Best practice for designing primary keys

Databases perform storage sharding and query optimization based on primary keys. If primary keys are specified in queries, the query efficiency is increased. We recommend that you specify a primary key when you create a table.

Note

Single-node Lindorm instances do not support primary keys.

In most cases, we recommend that you use the unique identifier of the data source as the primary key based on actual scenarios.

  • In IoT and Industrial Internet of Things (IIoT) scenarios, you can use the device ID as the primary key.

  • In Internet of Vehicles (IoV) scenarios, you can use the unique identifier of vehicles as the primary key.

  • In monitoring scenarios, you can use an identifier such as the app ID or host:port as the primary key.

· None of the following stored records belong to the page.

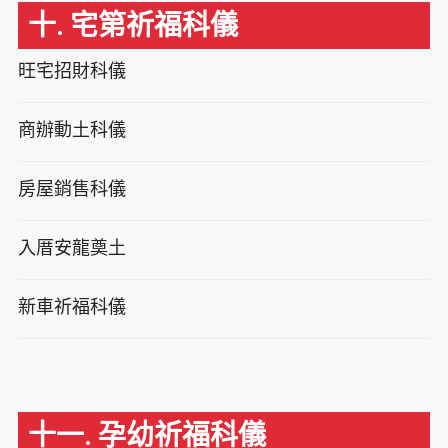
十. 宅第祈福科儀
旺宅招財科儀
商辦動土科儀
房屋銷售科儀
入厝安龍奠土
新車祈福科儀
十一. 孕幼祈福科儀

In the time series table aqm that is provided in the preceding example, you can use the ID as the primary key to obtain optimal query performance if a large number of queries are performed based on IDs.

CREATE TABLE aqm (
    city        VARCHAR TAG,
    district    VARCHAR TAG,
    id          VARCHAR TAG,
    time        TIMESTAMP,
    pm2_5       DOUBLE,
    pm10        DOUBLE,
    so2         DOUBLE,
    no2         DOUBLE,
    PRIMARY KEY (id)   // Single-node Lindorm instances do not support primary keys. If your Lindorm instance is a single-node Lindorm instance, delete this row.
);
Important

Time series tables are different from tables in traditional relational databases. Time series tables do not require the values in primary key columns to be unique. If you want to specify a column as the primary key column, make sure that the column is labeled as a tag.

Best practice for selecting data types

For more information about the data types supported by LindormTSDB, see Data types. When you create a time series table, we recommend that you select data types based on the following rules:

  • Tag columns

    Values in columns that are declared as tags must be of the VARCHAR data type. The data type of these columns cannot be changed.

  • Timestamp columns

    LindormTSDB stores timestamps as BIGINT values in the UNIX time format in LindormDFS. This improves the performance of timestamp compression. When you create a table, you can specify the BIGINT or TIMESTAMP type based on your calculation requirements for timestamps.

  • Field columns

    Field columns support all data types. To ensure excellent data compression and optimal query performance, we recommend that you do not use VARCHAR as the data type for the values in field columns.